= Required task A =
In the Thompson v. Thompson opinion, by what date did the plaintiff have to file the requested answers for the dismissal for failing to answer interrogatories to be removed?
= Required task B =
Using the Thompson v. Thompson opinion, explain why the defendant petitioned the Supreme Court of Rhode Island for a writ of certiorari in May 1987.

= Document =

+ + + + +

Thompson v. Thompson

Annotate this Case

554 A.2d 1041 (1989)

Alexander R. THOMPSON v. Virginia W.P. THOMPSON.

No. 87-184-M.P.

Supreme Court of Rhode Island.

March 7, 1989.

David Yavner, Thomas W. Pearlman, Pearlman, Vogel & Violet, Providence, for plaintiff.

Francis A. Gaschen, Steven P. Connors, Gaschen Law Associates, Pawtucket, for defendant.


FAY, Chief Justice.

After voluminous pretrial proceedings, including one sojourn before this court, these litigants return on the defendant's petition for certiorari. In granting certiorari this court will address the issue of whether the trial justice had jurisdiction to vacate a conditional order of dismissal more than four years after it was entered. The facts of this case insofar as pertinent to our review are as follows.

The plaintiff, Alexander R. Thompson, administrator c.t.a. and beneficiary under the will of the late Edward R. Thompson, brought suit against defendant, Virginia W.P. Thompson, on March 7, 1978. The plaintiff contended that defendant had violated her contractual duties regarding the *1042 will of her late husband. The plaintiff sought a declaratory judgment regarding the rights of the respective parties, injunctive relief, an accounting, and specific performance of the agreement. He further requested the imposition of a constructive or resulting trust for the benefit of himself and his siblings. Following the filing of suit, the parties engaged in pretrial discovery, including the submission of interrogatories by defendant on March 16, 1978, and September 14, 1979.

Subsequently defendant filed motions to dismiss based on Rule 12(b)(6) of the Superior Court Rules of Civil Procedure and on plaintiff's noncompliance with defendant's repeated request for answers to interrogatories. At a hearing on November 10, 1982, the motion justice granted defendant's Rule 12(b)(6) motion and motion to dismiss for failure to answer interrogatories. The justice, however, made allowance for the latter ruling to be removed if plaintiff filed the requested answers on or before December 27, 1982. On December 1, 1982, plaintiff appealed to this court that part of the order granting defendant's Rule 12(b)(6) motion. In an opinion issued July 10, 1985, we sustained plaintiff's appeal, vacated the judgment, and remanded the case to the Superior Court. See Thompson v. Thompson, 495 A.2d 678 (R.I.1985).

Following our decision, plaintiff had the case assigned to the trial calendar. The case, however, was removed from the trial calendar on September 18, 1986, at defendant's request. The defendant then filed a motion to enter judgment and memorandum in support thereof, based upon plaintiff's failure to answer the interrogatories. Apparently defendant failed to initiate any court action on the motion to enter judgment, and resultingly, the motion remained dormant.

While defendant's latent motion remained outstanding, plaintiff sought to file his answers to defendant's interrogatories out of time and to vacate the conditional order of dismissal. He based his argument for vacating the conditional order on the standards outlined in Rule 60(b). In a March 3, 1987 amended order the motion justice vacated the conditional order of dismissal and permitted plaintiff to file his answers to interrogatories out of time. After granting defendant's motion for a rehearing, the motion justice affirmed his earlier decision in a March 26, 1987 order.

Fearing that the removal of the conditional order would result in a reversal of an eventual trial judgment, defendant petitioned this court for a writ of certiorari in May 1987. These parties are before us following a July 1987 grant of certiorari and stay pendente lite.

+ + + + +

= Extracted information =

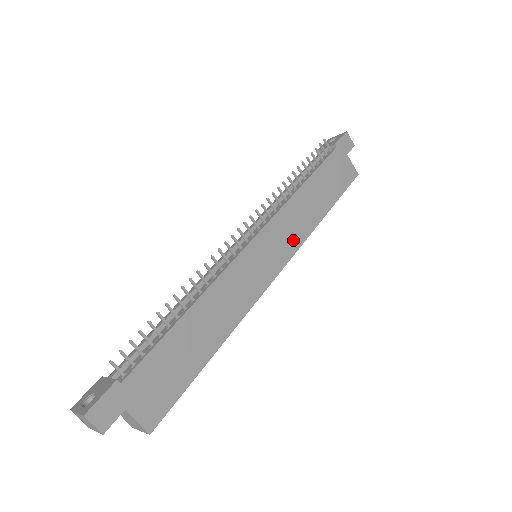
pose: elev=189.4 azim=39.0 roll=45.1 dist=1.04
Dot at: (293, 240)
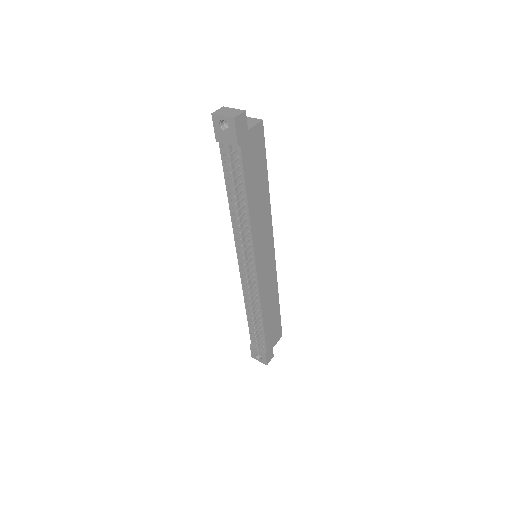
Dot at: (267, 230)
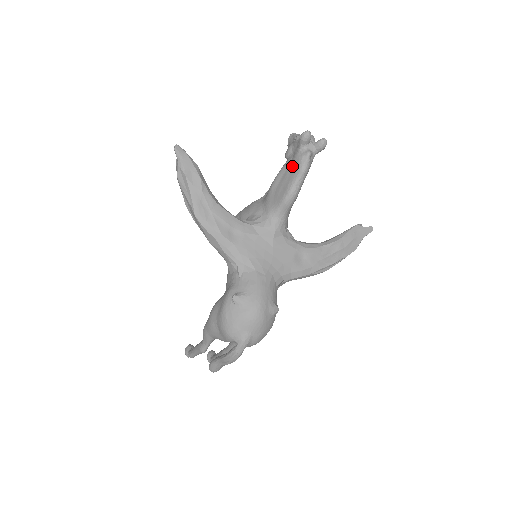
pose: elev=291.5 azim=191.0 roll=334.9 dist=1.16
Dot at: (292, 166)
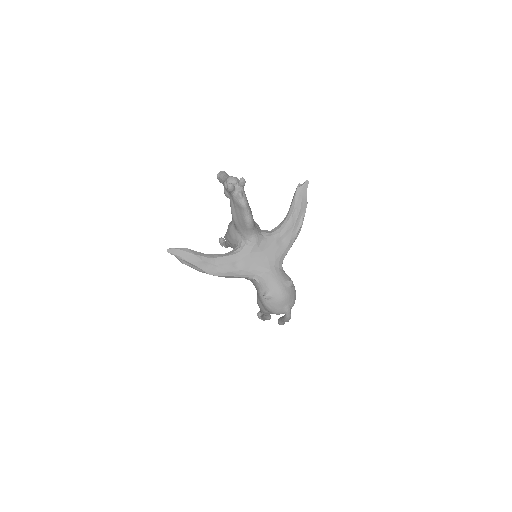
Dot at: (236, 206)
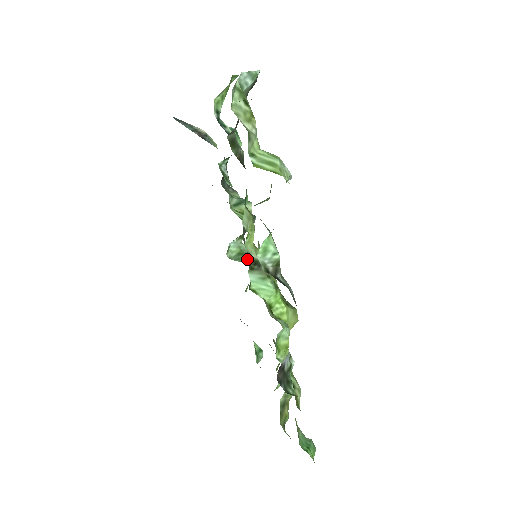
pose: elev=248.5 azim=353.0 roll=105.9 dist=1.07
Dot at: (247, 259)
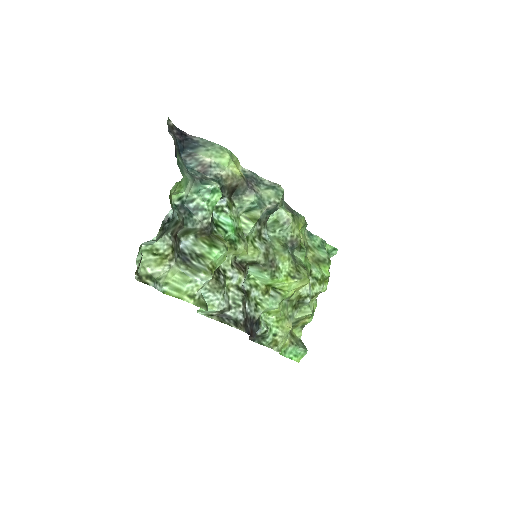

+ + + + +

= Solution A =
On or before December 27, 1982.

= Solution B =
The motion justice had vacated the conditional order of dismissal and let the plaintiff file his answers to interrogatories out of time. The defendant feared that removing the conditional order would lead to the reversal of an eventual trial judgment.